▸ Problem to work on
From the listing below, pull out every line where the string "considered" appears.

▸ Records for the exercise
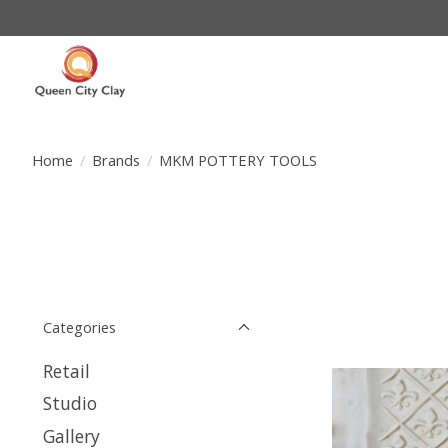
Home
/
Brands
/
MKM POTTERY TOOLS
Categories
Retail
Studio
Gallery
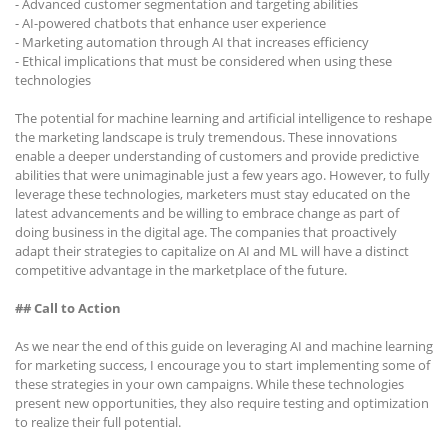
- Advanced customer segmentation and targeting abilities
- AI-powered chatbots that enhance user experience
- Marketing automation through AI that increases efficiency
- Ethical implications that must be considered when using these
technologies
The potential for machine learning and artificial intelligence to reshape
the marketing landscape is truly tremendous. These innovations
enable a deeper understanding of customers and provide predictive
abilities that were unimaginable just a few years ago. However, to fully
leverage these technologies, marketers must stay educated on the
latest advancements and be willing to embrace change as part of
doing business in the digital age. The companies that proactively
adapt their strategies to capitalize on AI and ML will have a distinct
competitive advantage in the marketplace of the future.
## Call to Action
As we near the end of this guide on leveraging AI and machine learning
for marketing success, I encourage you to start implementing some of
these strategies in your own campaigns. While these technologies
present new opportunities, they also require testing and optimization
to realize their full potential.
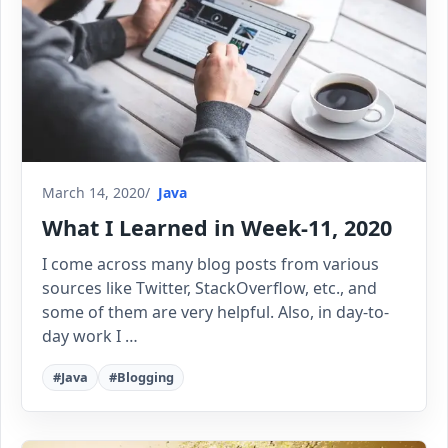
March 14, 2020
Java
What I Learned in Week-11, 2020
I come across many blog posts from various
sources like Twitter, StackOverflow, etc., and
some of them are very helpful. Also, in day-to-
day work I …
#Java
#Blogging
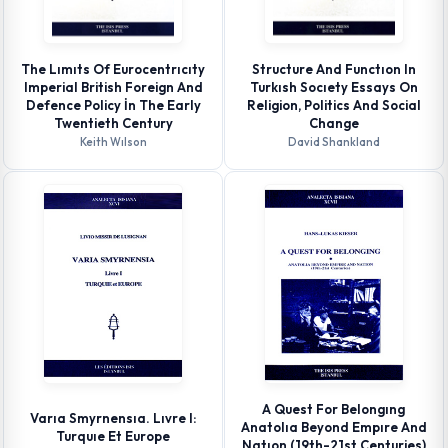
The Lımıts Of Eurocentrıcıty
Structure And Functıon In
Imperial British Foreign And
Turkısh Socıety Essays On
Defence Policy İn The Early
Religion, Politics And Social
Twentieth Century
Change
Keith Wılson
David Shankland
A Quest For Belongıng
Varıa Smyrnensıa. Lıvre I:
Anatolıa Beyond Empıre And
Turquıe Et Europe
Natıon (19th-21st Centuries)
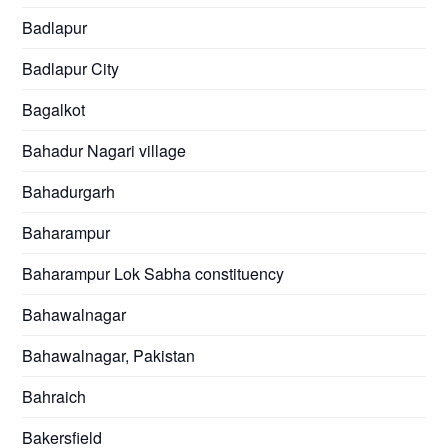
Badlapur
Badlapur City
Bagalkot
Bahadur Nagari village
Bahadurgarh
Baharampur
Baharampur Lok Sabha constituency
Bahawalnagar
Bahawalnagar, Pakistan
Bahraich
Bakersfield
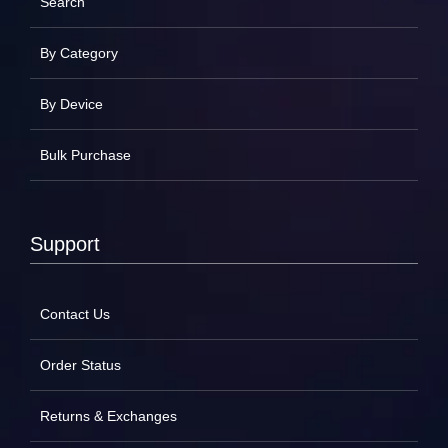
Search
By Category
By Device
Bulk Purchase
Support
Contact Us
Order Status
Returns & Exchanges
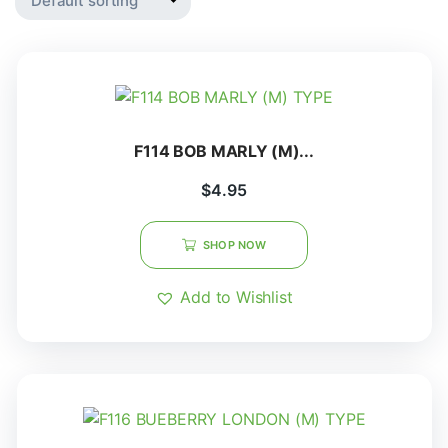
F114 BOB MARLY (M)...
$
4.95
SHOP NOW
Add to Wishlist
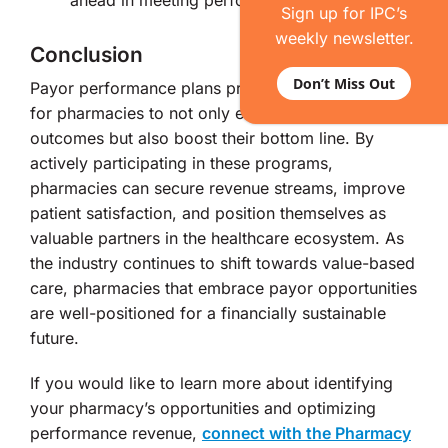
ahead in meeting performance measures.
Sign up for IPC’s
weekly newsletter.
Conclusion
Don’t Miss Out
Payor performance plans present an opportunity
for pharmacies to not only enhance patient
outcomes but also boost their bottom line. By
actively participating in these programs,
pharmacies can secure revenue streams, improve
patient satisfaction, and position themselves as
valuable partners in the healthcare ecosystem. As
the industry continues to shift towards value-based
care, pharmacies that embrace payor opportunities
are well-positioned for a financially sustainable
future.
If you would like to learn more about identifying
your pharmacy’s opportunities and optimizing
performance revenue,
connect with the Pharmacy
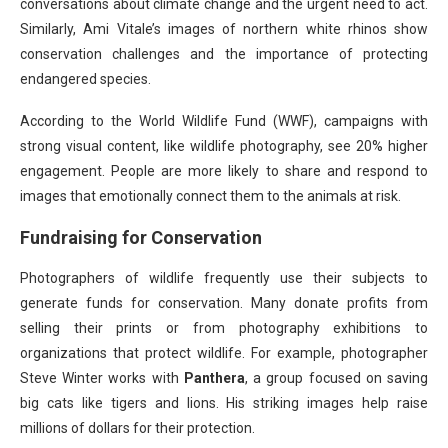
conversations about climate change and the urgent need to act.
Similarly, Ami Vitale’s images of northern white rhinos show
conservation challenges and the importance of protecting
endangered species.
According to the World Wildlife Fund (WWF), campaigns with
strong visual content, like wildlife photography, see 20% higher
engagement. People are more likely to share and respond to
images that emotionally connect them to the animals at risk.
Fundraising for Conservation
Photographers of wildlife frequently use their subjects to
generate funds for conservation. Many donate profits from
selling their prints or from photography exhibitions to
organizations that protect wildlife. For example, photographer
Steve Winter works with
Panthera
, a group focused on saving
big cats like tigers and lions. His striking images help raise
millions of dollars for their protection.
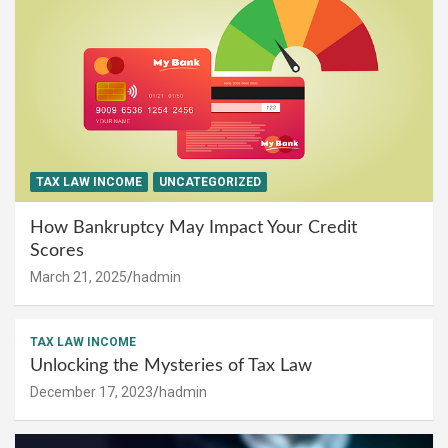
TAX LAW INCOME
UNCATEGORIZED
How Bankruptcy May Impact Your Credit
Scores
March 21, 2025
hadmin
TAX LAW INCOME
Unlocking the Mysteries of Tax Law
December 17, 2023
hadmin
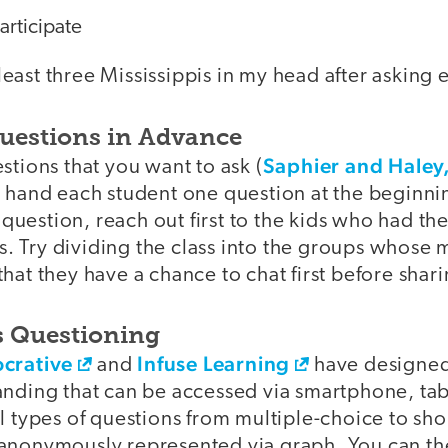
articipate
t least three Mississippis in my head after asking
uestions in Advance
Saphier and Haley
stions that you want to ask (
d hand each student one question at the beginni
e question, reach out first to the kids who had th
ass. Try dividing the class into the groups whos
hat they have a chance to chat first before shari
 Questioning
ocrative
Infuse Learning
and
have designed
anding that can be accessed via smartphone, tab
l types of questions from multiple-choice to sh
 anonymously represented via graph. You can t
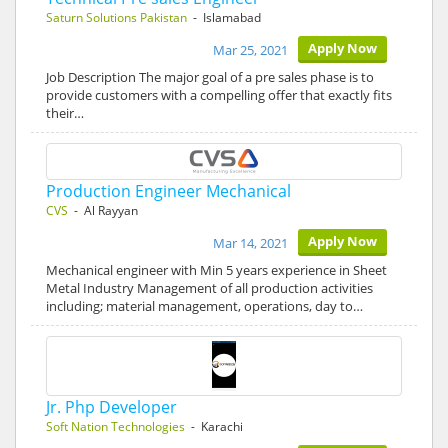
Saturn Solutions Pakistan
- Islamabad
Apply Now
Mar 25, 2021
Job Description The major goal of a pre sales phase is to
provide customers with a compelling offer that exactly fits
their…
Production Engineer Mechanical
CVS
- Al Rayyan
Apply Now
Mar 14, 2021
Mechanical engineer with Min 5 years experience in Sheet
Metal Industry Management of all production activities
including; material management, operations, day to…
Jr. Php Developer
Soft Nation Technologies
- Karachi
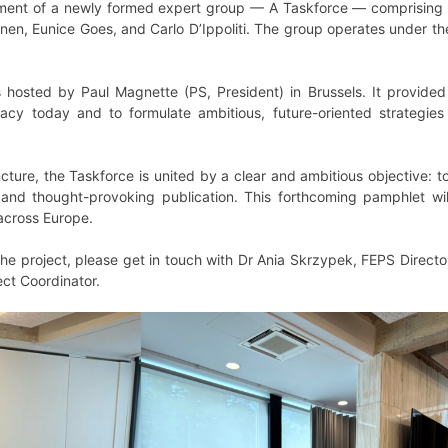
hment of a newly formed expert group — A Taskforce — comprising 
nen, Eunice Goes, and Carlo D’Ippoliti. The group operates under t
 hosted by Paul Magnette (PS, President) in Brussels. It provided 
acy today and to formulate ambitious, future-oriented strategies g
juncture, the Taskforce is united by a clear and ambitious objective: 
, and thought-provoking publication. This forthcoming pamphlet w
across Europe.
 the project, please get in touch with Dr Ania Skrzypek, FEPS Direct
ct Coordinator.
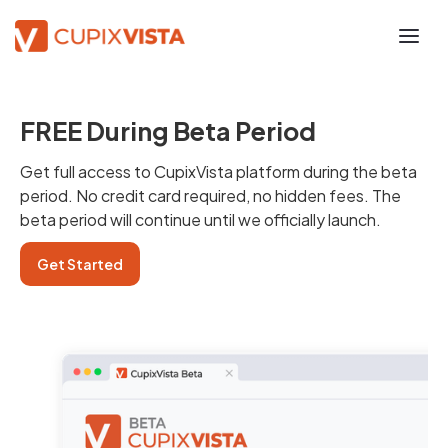
FREE During Beta Period
Get full access to CupixVista platform during the beta
period. No credit card required, no hidden fees. The
beta period will continue until we officially launch.
Get Started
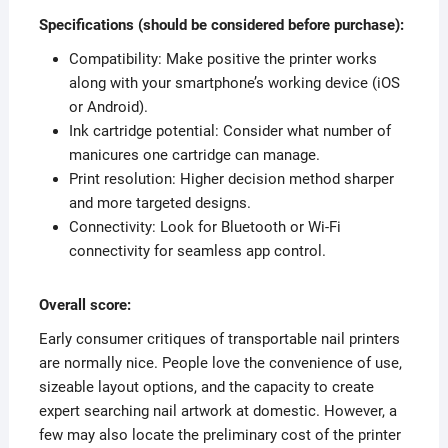
Specifications (should be considered before purchase):
Compatibility: Make positive the printer works
along with your smartphone’s working device (iOS
or Android).
Ink cartridge potential: Consider what number of
manicures one cartridge can manage.
Print resolution: Higher decision method sharper
and more targeted designs.
Connectivity: Look for Bluetooth or Wi-Fi
connectivity for seamless app control.
Overall score:
Early consumer critiques of transportable nail printers
are normally nice. People love the convenience of use,
sizeable layout options, and the capacity to create
expert searching nail artwork at domestic. However, a
few may also locate the preliminary cost of the printer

▸ Reply
- Ethical implications that must be considered when using these
Specifications (should be considered before purchase):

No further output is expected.